§ **Recorded information**
+===+
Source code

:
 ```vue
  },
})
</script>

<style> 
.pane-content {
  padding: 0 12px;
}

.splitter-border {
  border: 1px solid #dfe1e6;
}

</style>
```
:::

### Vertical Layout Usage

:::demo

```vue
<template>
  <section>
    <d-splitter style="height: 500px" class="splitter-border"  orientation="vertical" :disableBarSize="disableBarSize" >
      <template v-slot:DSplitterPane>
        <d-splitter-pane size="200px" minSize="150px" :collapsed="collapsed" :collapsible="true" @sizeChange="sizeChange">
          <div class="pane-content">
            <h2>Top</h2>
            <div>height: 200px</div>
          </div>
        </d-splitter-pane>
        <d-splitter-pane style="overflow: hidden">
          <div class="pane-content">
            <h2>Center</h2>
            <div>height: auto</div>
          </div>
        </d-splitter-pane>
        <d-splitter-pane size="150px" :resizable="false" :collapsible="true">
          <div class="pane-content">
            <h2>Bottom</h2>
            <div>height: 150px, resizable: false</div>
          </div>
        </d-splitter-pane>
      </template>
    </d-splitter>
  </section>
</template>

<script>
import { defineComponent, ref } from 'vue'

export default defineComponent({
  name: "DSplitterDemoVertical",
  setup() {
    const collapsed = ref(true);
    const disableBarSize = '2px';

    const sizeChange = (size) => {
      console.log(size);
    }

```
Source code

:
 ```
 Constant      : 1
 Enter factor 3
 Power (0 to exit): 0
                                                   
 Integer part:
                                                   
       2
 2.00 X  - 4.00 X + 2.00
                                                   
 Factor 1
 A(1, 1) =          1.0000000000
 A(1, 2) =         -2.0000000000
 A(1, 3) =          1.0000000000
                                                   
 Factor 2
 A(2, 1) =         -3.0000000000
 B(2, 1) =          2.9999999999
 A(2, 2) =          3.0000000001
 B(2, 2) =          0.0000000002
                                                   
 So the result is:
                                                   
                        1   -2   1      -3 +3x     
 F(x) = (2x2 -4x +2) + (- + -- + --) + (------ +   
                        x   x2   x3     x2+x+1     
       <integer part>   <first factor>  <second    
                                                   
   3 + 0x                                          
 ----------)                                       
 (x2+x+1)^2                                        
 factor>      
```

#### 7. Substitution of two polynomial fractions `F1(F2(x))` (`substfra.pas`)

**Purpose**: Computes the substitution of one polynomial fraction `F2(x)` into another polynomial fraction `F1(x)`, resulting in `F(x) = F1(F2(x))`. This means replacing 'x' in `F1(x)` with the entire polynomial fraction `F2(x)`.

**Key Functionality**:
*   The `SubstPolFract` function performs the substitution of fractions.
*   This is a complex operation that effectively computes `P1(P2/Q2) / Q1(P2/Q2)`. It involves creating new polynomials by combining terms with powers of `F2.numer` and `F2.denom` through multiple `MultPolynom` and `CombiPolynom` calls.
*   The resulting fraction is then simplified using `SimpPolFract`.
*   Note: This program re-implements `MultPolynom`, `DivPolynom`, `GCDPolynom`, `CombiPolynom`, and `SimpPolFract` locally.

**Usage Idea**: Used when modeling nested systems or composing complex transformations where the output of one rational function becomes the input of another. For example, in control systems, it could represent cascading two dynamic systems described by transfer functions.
+===+
§ **Problem statement**
The required answer is each line of the data in which the word "Usage" appears.

§ **Task answer**
### Vertical Layout Usage
**Usage Idea**: Used when modeling nested systems or composing complex transformations where the output of one rational function becomes the input of another. For example, in control systems, it could represent cascading two dynamic systems described by transfer functions.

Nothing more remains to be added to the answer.